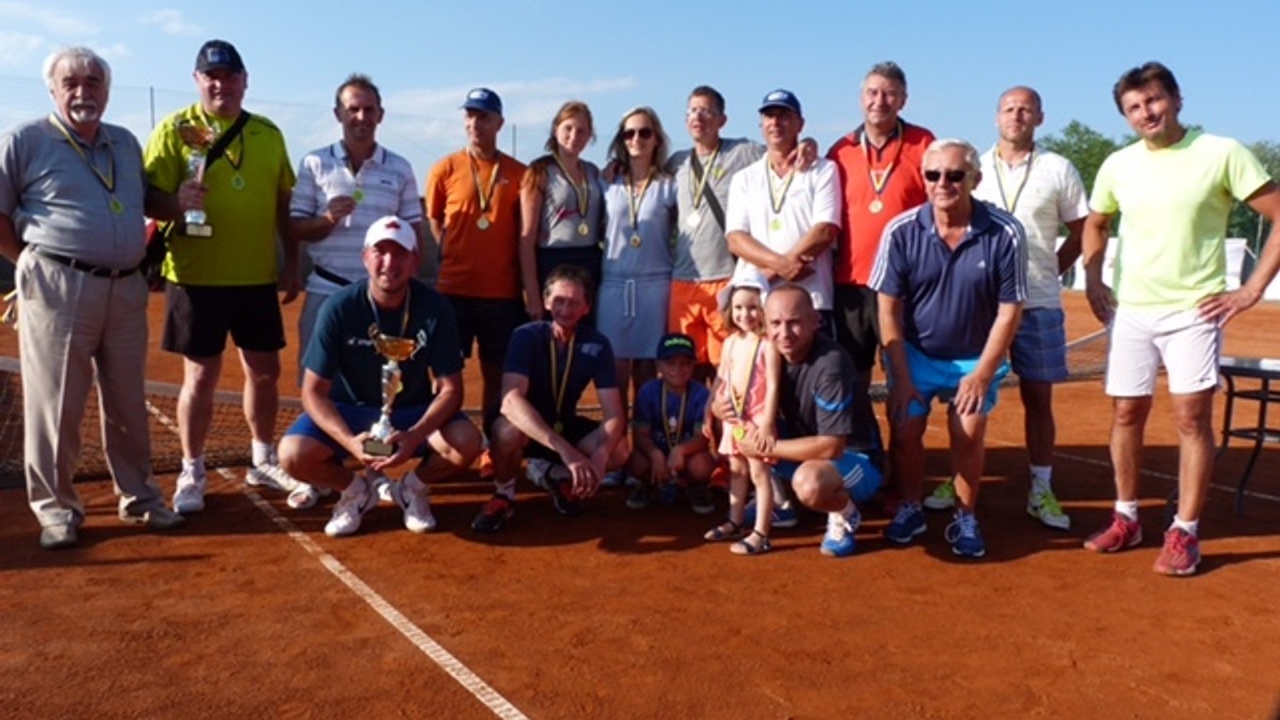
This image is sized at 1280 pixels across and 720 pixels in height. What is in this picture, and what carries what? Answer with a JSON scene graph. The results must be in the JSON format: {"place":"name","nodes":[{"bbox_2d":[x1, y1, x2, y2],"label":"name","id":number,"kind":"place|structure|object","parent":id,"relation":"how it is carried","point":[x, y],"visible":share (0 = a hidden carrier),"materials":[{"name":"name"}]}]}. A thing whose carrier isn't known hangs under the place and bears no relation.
{"place":"outdoors","nodes":[
{"label":"outdoors","id":0,"kind":"place"},
{"bbox_2d":[0,0,130,64],"label":"cloud","id":1,"kind":"structure","parent":0,"point":[31,41],"materials":[{"name":"white"}]},
{"bbox_2d":[139,6,203,36],"label":"cloud","id":2,"kind":"structure","parent":0,"point":[177,25],"materials":[{"name":"white"}]},
{"bbox_2d":[384,75,637,122],"label":"cloud","id":3,"kind":"structure","parent":0,"point":[434,99],"materials":[{"name":"white"}]},
{"bbox_2d":[0,0,1279,186],"label":"sky","id":4,"kind":"structure","parent":0,"point":[681,6],"materials":[{"name":"blue"}]},
{"label":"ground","id":5,"kind":"structure","parent":0},
{"bbox_2d":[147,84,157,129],"label":"pole","id":6,"kind":"object","parent":5,"relation":"on","point":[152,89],"visible":0.32,"materials":[{"name":"metal"}]},
{"bbox_2d":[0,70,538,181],"label":"net fence","id":7,"kind":"object","parent":5,"relation":"on","point":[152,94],"visible":0.45,"materials":[{"name":"metal"}]},
{"bbox_2d":[0,278,1279,719],"label":"clay court","id":8,"kind":"object","parent":5,"relation":"on","point":[1225,574],"visible":0.78,"materials":[{"name":"brown soil"}]},
{"bbox_2d":[0,46,184,550],"label":"man","id":9,"kind":"object","parent":8,"relation":"on","point":[36,291],"visible":0.99},
{"bbox_2d":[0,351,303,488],"label":"tennis net","id":10,"kind":"object","parent":8,"relation":"on","point":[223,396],"visible":0.58,"materials":[{"name":"black fabric"}]},
{"bbox_2d":[143,38,300,512],"label":"man","id":11,"kind":"object","parent":8,"relation":"on","point":[255,172],"visible":0.95},
{"bbox_2d":[175,119,216,237],"label":"trophy","id":12,"kind":"object","parent":11,"relation":"in","point":[190,131],"visible":0.95,"materials":[{"name":"metal"}]},
{"bbox_2d":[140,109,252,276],"label":"shoulder bag","id":13,"kind":"object","parent":11,"relation":"on","point":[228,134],"visible":0.31,"materials":[{"name":"black fabric"}]},
{"bbox_2d":[286,75,425,508],"label":"man","id":14,"kind":"object","parent":8,"relation":"on","point":[383,163],"visible":0.73},
{"bbox_2d":[284,214,478,539],"label":"man","id":15,"kind":"object","parent":8,"relation":"on","point":[385,252],"visible":0.98},
{"bbox_2d":[361,330,423,459],"label":"trophy","id":16,"kind":"object","parent":15,"relation":"in","point":[406,348],"visible":0.96,"materials":[{"name":"gold metal"}]},
{"bbox_2d":[423,84,529,460],"label":"man","id":17,"kind":"object","parent":8,"relation":"on","point":[472,124],"visible":0.9},
{"bbox_2d":[466,264,625,531],"label":"man","id":18,"kind":"object","parent":8,"relation":"on","point":[596,355],"visible":0.98},
{"bbox_2d":[517,99,606,324],"label":"woman","id":19,"kind":"object","parent":8,"relation":"on","point":[586,110],"visible":0.66},
{"bbox_2d":[596,104,678,422],"label":"woman","id":20,"kind":"object","parent":8,"relation":"on","point":[653,201],"visible":0.79},
{"bbox_2d":[626,332,717,511],"label":"child","id":21,"kind":"object","parent":8,"relation":"on","point":[674,376],"visible":0.96},
{"bbox_2d":[664,82,811,380],"label":"man","id":22,"kind":"object","parent":8,"relation":"on","point":[699,236],"visible":0.67},
{"bbox_2d":[704,275,783,556],"label":"girl","id":23,"kind":"object","parent":8,"relation":"on","point":[748,374],"visible":0.79},
{"bbox_2d":[722,87,841,325],"label":"man","id":24,"kind":"object","parent":8,"relation":"on","point":[781,124],"visible":0.78},
{"bbox_2d":[723,281,882,559],"label":"man","id":25,"kind":"object","parent":8,"relation":"on","point":[823,380],"visible":0.9},
{"bbox_2d":[825,60,937,400],"label":"man","id":26,"kind":"object","parent":8,"relation":"on","point":[845,156],"visible":0.75},
{"bbox_2d":[867,136,1028,560],"label":"man","id":27,"kind":"object","parent":8,"relation":"on","point":[936,252],"visible":0.99},
{"bbox_2d":[920,84,1087,528],"label":"man","id":28,"kind":"object","parent":8,"relation":"on","point":[1049,499],"visible":0.77},
{"bbox_2d":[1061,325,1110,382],"label":"tennis net","id":29,"kind":"object","parent":8,"relation":"on","point":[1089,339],"visible":0.29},
{"bbox_2d":[1067,237,1278,301],"label":"banner","id":30,"kind":"object","parent":8,"relation":"on","point":[1276,280],"visible":0.21,"materials":[{"name":"white"}]},
{"bbox_2d":[1077,62,1279,576],"label":"man","id":31,"kind":"object","parent":8,"relation":"on","point":[1181,510],"visible":0.99},
{"bbox_2d":[1215,352,1279,514],"label":"table","id":32,"kind":"object","parent":8,"relation":"on","point":[1253,369],"visible":0.84,"materials":[{"name":"black"}]},
{"bbox_2d":[1040,121,1129,199],"label":"tree","id":33,"kind":"object","parent":5,"relation":"on","point":[1086,166],"visible":0.31,"materials":[{"name":"green plant"}]},
{"bbox_2d":[1236,138,1279,248],"label":"tree","id":34,"kind":"object","parent":5,"relation":"on","point":[1262,158],"visible":0.31,"materials":[{"name":"green plant"}]}
]}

### How to complete this task
Your copy of the data above should match it exactly, apart from the images.

### Result of this exercise
This image is sized at 1280 pixels across and 720 pixels in height. What is in this picture, and what carries what? Answer with a JSON scene graph. The results must be in the JSON format: {"place":"name","nodes":[{"bbox_2d":[x1, y1, x2, y2],"label":"name","id":number,"kind":"place|structure|object","parent":id,"relation":"how it is carried","point":[x, y],"visible":share (0 = a hidden carrier),"materials":[{"name":"name"}]}]}. A thing whose carrier isn't known hangs under the place and bears no relation.
{"place":"outdoors","nodes":[
{"label":"outdoors","id":0,"kind":"place"},
{"bbox_2d":[0,0,130,64],"label":"cloud","id":1,"kind":"structure","parent":0,"point":[31,41],"materials":[{"name":"white"}]},
{"bbox_2d":[139,6,203,36],"label":"cloud","id":2,"kind":"structure","parent":0,"point":[177,25],"materials":[{"name":"white"}]},
{"bbox_2d":[384,75,637,122],"label":"cloud","id":3,"kind":"structure","parent":0,"point":[434,99],"materials":[{"name":"white"}]},
{"bbox_2d":[0,0,1279,186],"label":"sky","id":4,"kind":"structure","parent":0,"point":[681,6],"materials":[{"name":"blue"}]},
{"label":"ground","id":5,"kind":"structure","parent":0},
{"bbox_2d":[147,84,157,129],"label":"pole","id":6,"kind":"object","parent":5,"relation":"on","point":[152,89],"visible":0.32,"materials":[{"name":"metal"}]},
{"bbox_2d":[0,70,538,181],"label":"net fence","id":7,"kind":"object","parent":5,"relation":"on","point":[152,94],"visible":0.45,"materials":[{"name":"metal"}]},
{"bbox_2d":[0,278,1279,719],"label":"clay court","id":8,"kind":"object","parent":5,"relation":"on","point":[1225,574],"visible":0.78,"materials":[{"name":"brown soil"}]},
{"bbox_2d":[0,46,184,550],"label":"man","id":9,"kind":"object","parent":8,"relation":"on","point":[36,291],"visible":0.99},
{"bbox_2d":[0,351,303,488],"label":"tennis net","id":10,"kind":"object","parent":8,"relation":"on","point":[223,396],"visible":0.58,"materials":[{"name":"black fabric"}]},
{"bbox_2d":[143,38,300,512],"label":"man","id":11,"kind":"object","parent":8,"relation":"on","point":[255,172],"visible":0.95},
{"bbox_2d":[175,119,216,237],"label":"trophy","id":12,"kind":"object","parent":11,"relation":"in","point":[190,131],"visible":0.95,"materials":[{"name":"metal"}]},
{"bbox_2d":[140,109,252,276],"label":"shoulder bag","id":13,"kind":"object","parent":11,"relation":"on","point":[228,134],"visible":0.31,"materials":[{"name":"black fabric"}]},
{"bbox_2d":[286,75,425,508],"label":"man","id":14,"kind":"object","parent":8,"relation":"on","point":[383,163],"visible":0.73},
{"bbox_2d":[284,214,478,539],"label":"man","id":15,"kind":"object","parent":8,"relation":"on","point":[385,252],"visible":0.98},
{"bbox_2d":[361,330,423,459],"label":"trophy","id":16,"kind":"object","parent":15,"relation":"in","point":[406,348],"visible":0.96,"materials":[{"name":"gold metal"}]},
{"bbox_2d":[423,84,529,460],"label":"man","id":17,"kind":"object","parent":8,"relation":"on","point":[472,124],"visible":0.9},
{"bbox_2d":[466,264,625,531],"label":"man","id":18,"kind":"object","parent":8,"relation":"on","point":[596,355],"visible":0.98},
{"bbox_2d":[517,99,606,324],"label":"woman","id":19,"kind":"object","parent":8,"relation":"on","point":[586,110],"visible":0.66},
{"bbox_2d":[596,104,678,422],"label":"woman","id":20,"kind":"object","parent":8,"relation":"on","point":[653,201],"visible":0.79},
{"bbox_2d":[626,332,717,511],"label":"child","id":21,"kind":"object","parent":8,"relation":"on","point":[674,376],"visible":0.96},
{"bbox_2d":[664,82,811,380],"label":"man","id":22,"kind":"object","parent":8,"relation":"on","point":[699,236],"visible":0.67},
{"bbox_2d":[704,275,783,556],"label":"girl","id":23,"kind":"object","parent":8,"relation":"on","point":[748,374],"visible":0.79},
{"bbox_2d":[722,87,841,325],"label":"man","id":24,"kind":"object","parent":8,"relation":"on","point":[781,124],"visible":0.78},
{"bbox_2d":[723,281,882,559],"label":"man","id":25,"kind":"object","parent":8,"relation":"on","point":[823,380],"visible":0.9},
{"bbox_2d":[825,60,937,400],"label":"man","id":26,"kind":"object","parent":8,"relation":"on","point":[845,156],"visible":0.75},
{"bbox_2d":[867,136,1028,560],"label":"man","id":27,"kind":"object","parent":8,"relation":"on","point":[936,252],"visible":0.99},
{"bbox_2d":[920,84,1087,528],"label":"man","id":28,"kind":"object","parent":8,"relation":"on","point":[1049,499],"visible":0.77},
{"bbox_2d":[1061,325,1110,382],"label":"tennis net","id":29,"kind":"object","parent":8,"relation":"on","point":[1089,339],"visible":0.29},
{"bbox_2d":[1067,237,1278,301],"label":"banner","id":30,"kind":"object","parent":8,"relation":"on","point":[1276,280],"visible":0.21,"materials":[{"name":"white"}]},
{"bbox_2d":[1077,62,1279,576],"label":"man","id":31,"kind":"object","parent":8,"relation":"on","point":[1181,510],"visible":0.99},
{"bbox_2d":[1215,352,1279,514],"label":"table","id":32,"kind":"object","parent":8,"relation":"on","point":[1253,369],"visible":0.84,"materials":[{"name":"black"}]},
{"bbox_2d":[1040,121,1129,199],"label":"tree","id":33,"kind":"object","parent":5,"relation":"on","point":[1086,166],"visible":0.31,"materials":[{"name":"green plant"}]},
{"bbox_2d":[1236,138,1279,248],"label":"tree","id":34,"kind":"object","parent":5,"relation":"on","point":[1262,158],"visible":0.31,"materials":[{"name":"green plant"}]}
]}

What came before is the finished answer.